Das ist der Hof Maatmann

  • Hof Maatmann in Osterwald – Betriebsspiegel und Management
  • 116 Hektar Fläche (je 50 Hektar Mais und Gras, Rest Getreide)
  • 130 Milchkühe plus Jungvieh
  • Milchleistung: 11.200 Liter (3,62 % Fett, 3,4 % Eiweiß)
  • bisher Sauenhaltung mit 100 Sauen (stattdessen künftig Elterntierhaltung mit Partner)
  • Arbeitskräfte: Betriebsleiter Gerald Maatmann mit Ehefrau Hilke und Eltern Jan und Gerda Maatmann, ein Angestellter, ein bis zwei Lehrlinge

Gerald Maatmann stieg 2010 in den elterlichen Betrieb mit Sauen- und Milchviehhaltung ein. Nach seiner Ausbildung stand für ihn fest, dass er den Rinderbereich übernehmen wollte.

2012 erweiterte die Familie den Liegeboxenlaufstall von 1991 um einen Selektionsstall und einige Liegeboxen. Die Zahl der melkenden Kühe stieg von 45 auf 130 und der Melkstand wurde durch zwei Roboter ersetzt. Eine dritte Roboterbox rüstete Maatmann 2016 nach. Wartung und Reparaturen übernimmt er in der Regel selbst. Ersatzteile bestellt er über den örtlichen Händler oder stellt sie mit seinem 3D-Drucker her.

Die Kälber werden in den ersten drei Wochen in Einzeliglus gehalten und dreimal täglich mit dem Kälbertaxi versorgt. Die weibliche Nachzucht zieht Maatmann komplett auf – ab der vierten Woche in Zehnergruppen mit Tränkeautomaten. Die Bullenkälber vermarktet er als Fresser.

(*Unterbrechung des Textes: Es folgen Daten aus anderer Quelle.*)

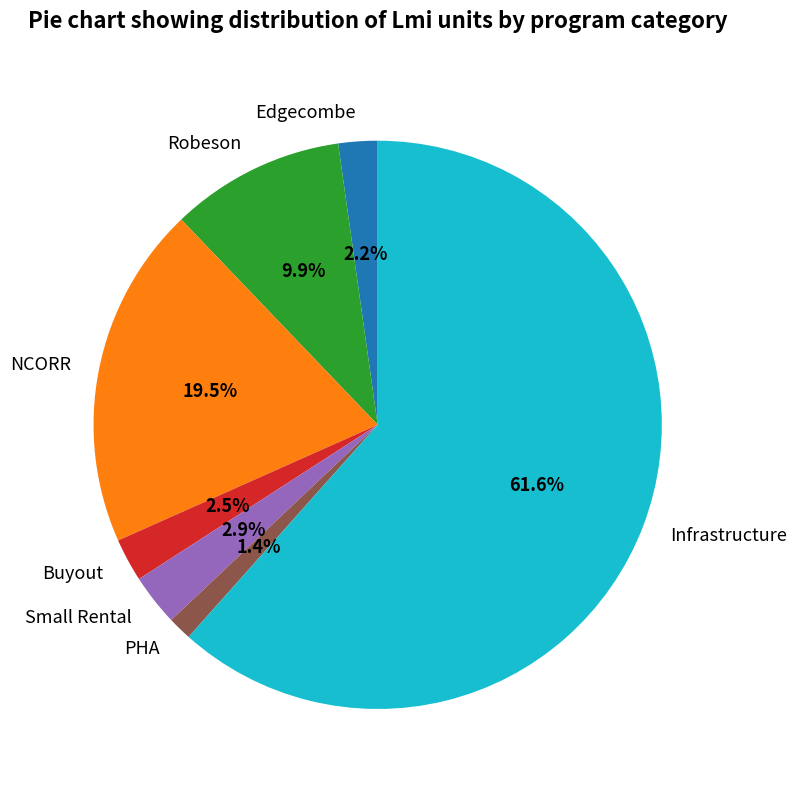

Which slice represents more than half of the pie?

Infrastructure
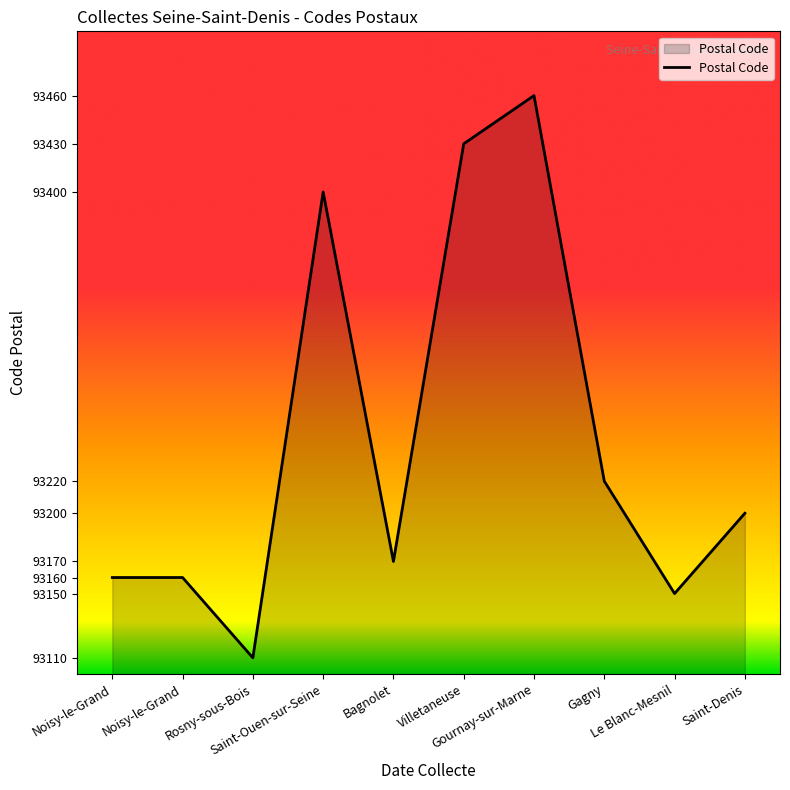

Count the number of data series in this chart.

1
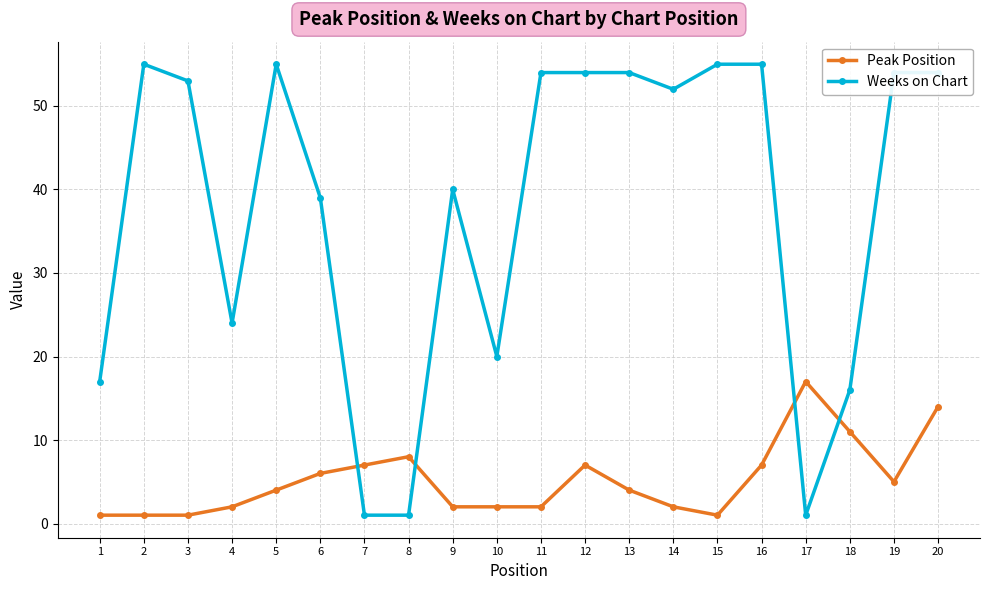

Where is the first local maximum for Weeks on Chart?

2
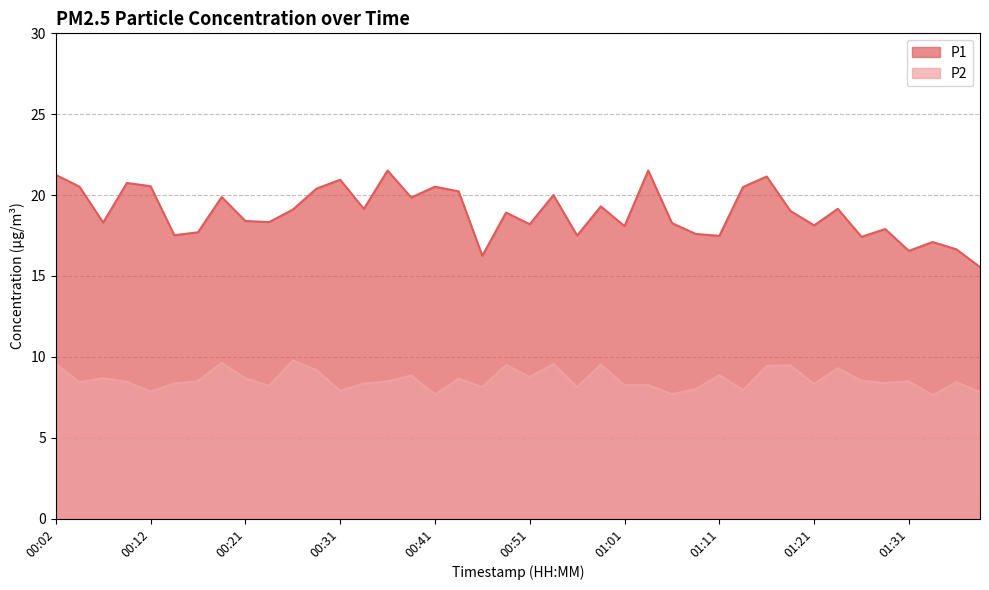

What is the sum of the P1 values at 00:31 and 00:12?

41.5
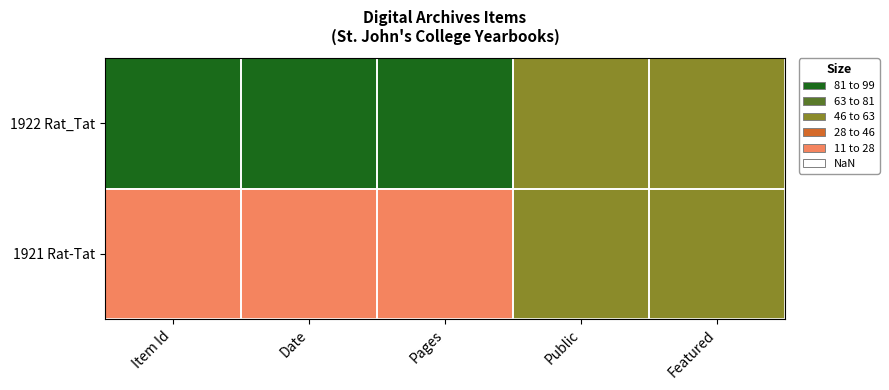

List the series in order of their overall mean, lowest first.

1921 Rat-Tat, 1922 Rat_Tat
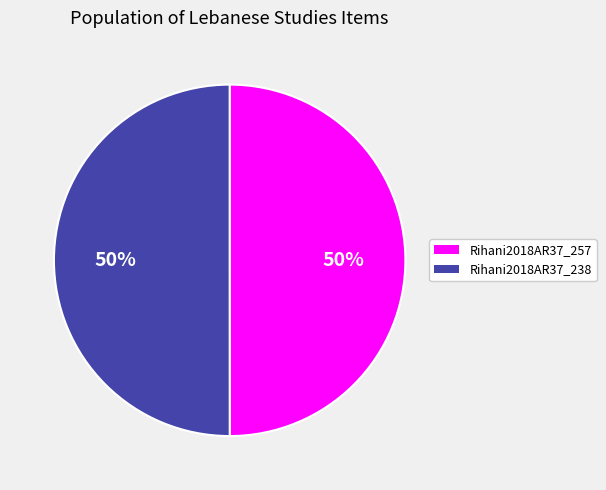

What percentage is the Rihani2018AR37_257 slice, to the nearest percent?

50%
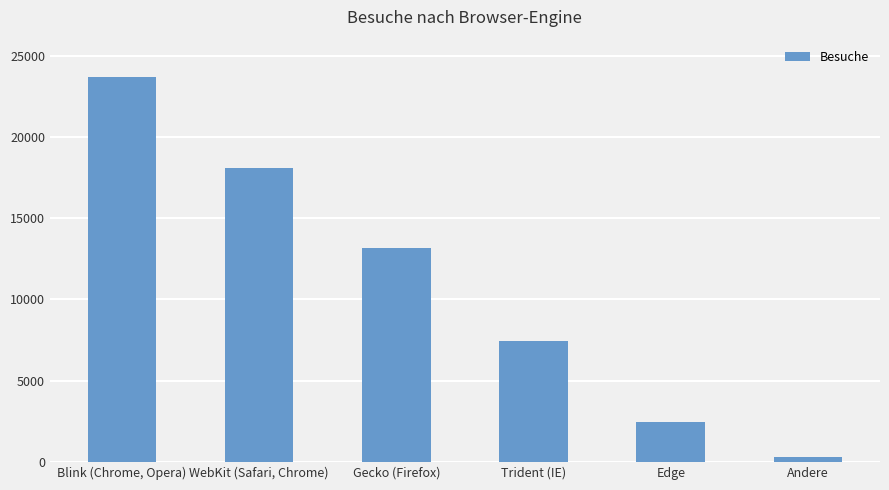

Reading left to right, extract all data points from this chart.

23693	18089	13173	7445	2461	305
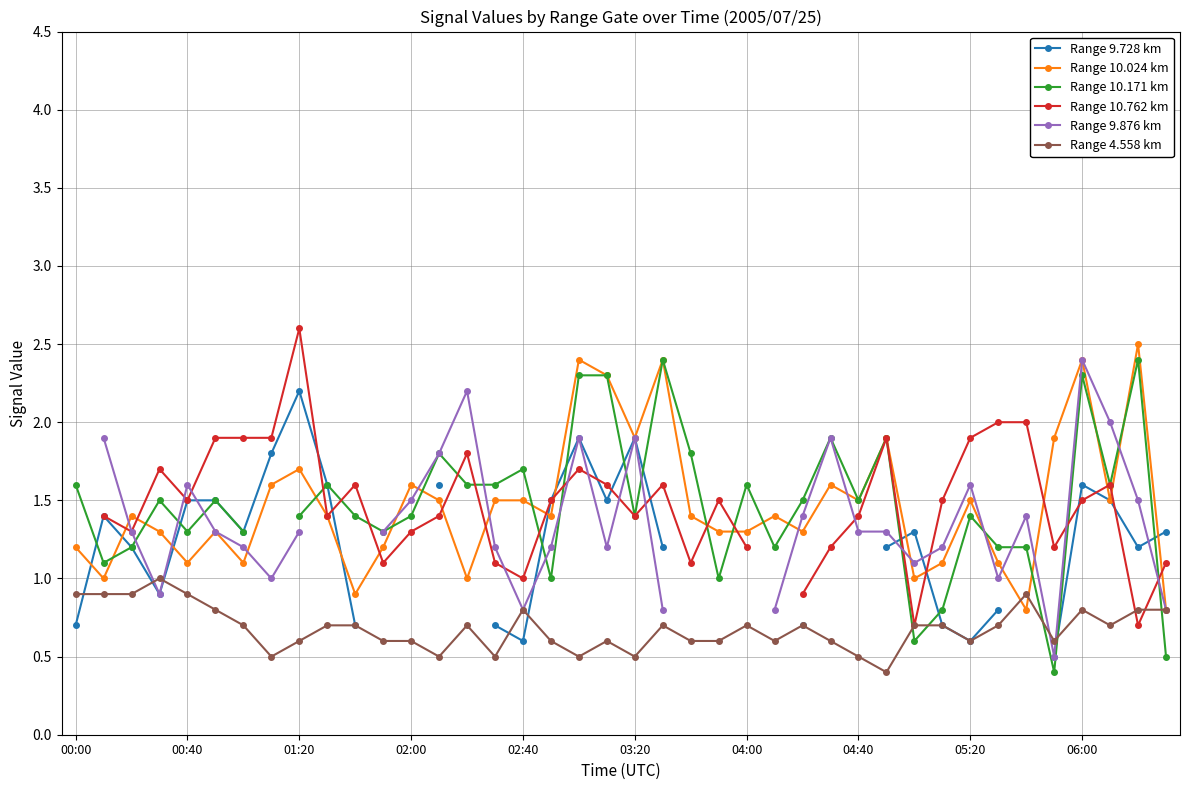

What is the value of the Range 9.876 km point at the 38th from the left?

2.0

Jungvieh und Trockensteher stehen auf Stroh. Die tragenden Jungrinder (etwa 50) gehen auf einen gepachteten Nachbarbetrieb, wo sie ein Partner, Jürgen Walkotte, versorgt. Kurz vor der Kalbung kommen sie zurück, genauso wie rund 50 zugekaufte Tiere des Pachtbetriebes, die angemolken und über Auktionen verkauft werden.

Für die Kühe sind Gerald Maatmann und seine Frau Hilke verantwortlich. Unterstützt werden sie von ein bis zwei Auszubildenden und einem ehemaligen Auszubildenden, der jetzt neben seiner Fachschulausbildung im Betrieb mitarbeitet. Die Sauenhaltung haben Gerald Maatmanns Eltern Jan und Gerda Maatmann bisher weiter betrieben. Nun will die Familie sie einstellen und gemeinsam mit einem Partner in die Elterntierhaltung einsteigen.